Trading in European stock markets was calm yesterday as investors waited on this week’s interest rate call in the eurozone and crucial jobs data in the United States.
The European Central Bank (ECB) will unveil the outcome of its latest monetary policy gathering on Thursday, with no change expected in borrowing costs.
In London, the FTSE 100 closed down 0.2% to 7,338.99 points; Frankfurt — DAX 30 edged up 0.06% to 11,966.14 points and e)
Paris — CAC 40 fell 0.4 % to 4,955.00 points at the close yesterday.
Traders will then zero in on this Friday’s eagerly-anticipated US non-farm payrolls (NFP) data, a key indicator for the health of the world’s biggest economy, ahead of next week’s Federal Reserve interest rate meet.
Markets had been given a shot in the arm last week by hopes of a US spending spree under Trump, but are now looking for fresh signals.
“Wait-and-see mode for now. The ECB might deliver some fresh impetus on Thursday but think we’ll be looking for the US to lead the way,” said ETX Capital analyst Neil Wilson.
Further impetus came as Federal Reserve Chair Janet Yellen signalled last Friday that an interest rate increase could be on the way this month — if US employment and inflation remain in line with expectations.
Analysts interpreted that as a clear sign that the central bank will raise the benchmark lending rate at the March 14-15 policy meeting.
In foreign exchange activity, the European single currency has been on the back foot since Friday, also dented by uncertainty over the French presidential elections.
Most Asian markets rose yesterday in cautious deals over Trump as well as geopolitical risks.
While Trump’s speech to Congress last week fired optimism that he would press on with a big-spending, tax-cutting programme, he has yet to flesh out his plans.
On the downside, Tokyo stocks shed 0.2%, extending Monday’s losses that came after North Korea’s quadruple missile launch, three of which landed in Japanese-controlled waters, stoking regional security fears.
A tweet by US President Donald Trump promising lower drug prices for consumers proved to be a bitter pill for pharmaceutical stocks yesterday.
In a posting on Twitter shortly before the markets opened in New York, Trump said he was “working on a new system where there will be competition in the drug industry”.
“Pricing for the American people will come way down!” he wrote.
While Wall Street’s broad S&P 500 market index was off just 0.3% in late morning trading, shares in leading drugmakers were down considerably.

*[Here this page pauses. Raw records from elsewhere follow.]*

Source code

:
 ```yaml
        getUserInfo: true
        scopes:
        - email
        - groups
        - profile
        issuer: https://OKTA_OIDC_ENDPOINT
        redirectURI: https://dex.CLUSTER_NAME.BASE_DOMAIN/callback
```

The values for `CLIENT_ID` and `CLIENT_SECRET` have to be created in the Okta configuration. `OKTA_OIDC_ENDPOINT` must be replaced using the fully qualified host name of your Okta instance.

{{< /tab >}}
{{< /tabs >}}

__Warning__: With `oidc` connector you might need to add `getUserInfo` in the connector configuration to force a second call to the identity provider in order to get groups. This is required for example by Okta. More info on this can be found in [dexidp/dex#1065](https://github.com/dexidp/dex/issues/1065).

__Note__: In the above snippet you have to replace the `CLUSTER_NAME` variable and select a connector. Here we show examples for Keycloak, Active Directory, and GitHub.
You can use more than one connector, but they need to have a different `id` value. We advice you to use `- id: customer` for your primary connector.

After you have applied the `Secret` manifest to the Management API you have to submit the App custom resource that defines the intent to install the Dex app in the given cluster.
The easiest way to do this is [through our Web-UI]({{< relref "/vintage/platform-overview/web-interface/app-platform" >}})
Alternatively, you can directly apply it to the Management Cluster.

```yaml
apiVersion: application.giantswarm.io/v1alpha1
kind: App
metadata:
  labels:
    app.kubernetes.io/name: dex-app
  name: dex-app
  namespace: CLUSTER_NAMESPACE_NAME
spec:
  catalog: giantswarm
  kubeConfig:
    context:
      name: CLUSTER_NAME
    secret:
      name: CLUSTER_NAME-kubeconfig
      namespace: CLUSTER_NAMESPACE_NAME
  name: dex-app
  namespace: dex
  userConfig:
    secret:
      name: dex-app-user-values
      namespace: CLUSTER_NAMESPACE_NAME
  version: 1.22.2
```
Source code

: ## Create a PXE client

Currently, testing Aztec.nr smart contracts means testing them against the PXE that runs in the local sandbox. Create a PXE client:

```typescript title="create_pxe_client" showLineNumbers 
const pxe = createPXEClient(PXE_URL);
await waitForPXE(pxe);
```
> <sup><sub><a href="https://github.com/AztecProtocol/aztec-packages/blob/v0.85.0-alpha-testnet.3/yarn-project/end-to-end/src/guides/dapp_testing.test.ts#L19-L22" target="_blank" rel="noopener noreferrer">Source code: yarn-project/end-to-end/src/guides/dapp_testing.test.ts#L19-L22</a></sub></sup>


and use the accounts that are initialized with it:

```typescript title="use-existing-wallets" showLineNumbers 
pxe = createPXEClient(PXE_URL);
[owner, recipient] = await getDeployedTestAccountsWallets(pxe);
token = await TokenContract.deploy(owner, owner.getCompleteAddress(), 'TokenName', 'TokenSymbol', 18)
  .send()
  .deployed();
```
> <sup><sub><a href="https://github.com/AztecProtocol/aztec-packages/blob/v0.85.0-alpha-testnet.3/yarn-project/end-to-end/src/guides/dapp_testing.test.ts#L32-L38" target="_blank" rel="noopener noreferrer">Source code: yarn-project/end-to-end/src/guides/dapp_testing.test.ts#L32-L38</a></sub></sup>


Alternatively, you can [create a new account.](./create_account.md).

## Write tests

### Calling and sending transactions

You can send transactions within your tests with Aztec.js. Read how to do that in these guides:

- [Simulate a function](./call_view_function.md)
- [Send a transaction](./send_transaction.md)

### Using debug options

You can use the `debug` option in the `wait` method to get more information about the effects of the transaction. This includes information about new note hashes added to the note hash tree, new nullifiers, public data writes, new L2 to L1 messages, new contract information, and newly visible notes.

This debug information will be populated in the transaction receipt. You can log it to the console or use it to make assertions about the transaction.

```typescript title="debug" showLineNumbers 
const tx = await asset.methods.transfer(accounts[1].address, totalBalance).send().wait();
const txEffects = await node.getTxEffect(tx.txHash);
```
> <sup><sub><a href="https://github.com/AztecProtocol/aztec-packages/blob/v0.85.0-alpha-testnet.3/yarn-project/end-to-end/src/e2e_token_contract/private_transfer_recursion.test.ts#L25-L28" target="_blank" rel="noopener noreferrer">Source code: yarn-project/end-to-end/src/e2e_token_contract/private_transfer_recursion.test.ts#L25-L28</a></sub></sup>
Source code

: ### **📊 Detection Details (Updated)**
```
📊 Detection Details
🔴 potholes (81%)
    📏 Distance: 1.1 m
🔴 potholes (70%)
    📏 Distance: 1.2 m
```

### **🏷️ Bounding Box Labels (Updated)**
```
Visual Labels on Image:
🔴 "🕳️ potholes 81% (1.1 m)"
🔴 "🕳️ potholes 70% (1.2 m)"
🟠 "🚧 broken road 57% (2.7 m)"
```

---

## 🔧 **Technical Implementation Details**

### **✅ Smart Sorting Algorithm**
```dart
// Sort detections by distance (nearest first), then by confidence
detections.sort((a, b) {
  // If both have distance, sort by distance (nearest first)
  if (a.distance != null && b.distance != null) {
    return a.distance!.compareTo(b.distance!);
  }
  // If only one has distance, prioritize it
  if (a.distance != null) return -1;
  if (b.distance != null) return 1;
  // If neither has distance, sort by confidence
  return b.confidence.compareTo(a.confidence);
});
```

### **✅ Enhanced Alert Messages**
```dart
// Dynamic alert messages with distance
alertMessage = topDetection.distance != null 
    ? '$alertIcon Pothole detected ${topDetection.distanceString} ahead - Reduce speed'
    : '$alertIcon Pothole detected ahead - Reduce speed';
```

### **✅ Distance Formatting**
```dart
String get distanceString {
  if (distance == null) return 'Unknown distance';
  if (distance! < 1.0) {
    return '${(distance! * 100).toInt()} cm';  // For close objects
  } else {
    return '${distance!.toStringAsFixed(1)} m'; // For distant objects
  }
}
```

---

Shares in Mylan NV, whose EpiPen allergy shot was at the centre last year of public outrage over drug prices, fell 2.0 % to $43.18.
Stock in Botox-maker Allergan shed 1.6% to $238.42.
Pfizer shares gave up 1.0% to $34.02 and Merck 0.7% to $66.03.
“Donald Trump has ensured he remains the number one driver of volatility within the markets, with the president’s latest tweet dragging pharmaceutical firms lower today,” said market analyst Joshua Mahony at online trading firm IG.
“Trump’s promise to control drugs prices highlights that the optimism felt in response to Hilary Clinton’s election loss was clearly misplaced, proving that the topic remains one rare bipartisan area of agreement,” he added.
Shares in European pharmaceutical makers also suffered.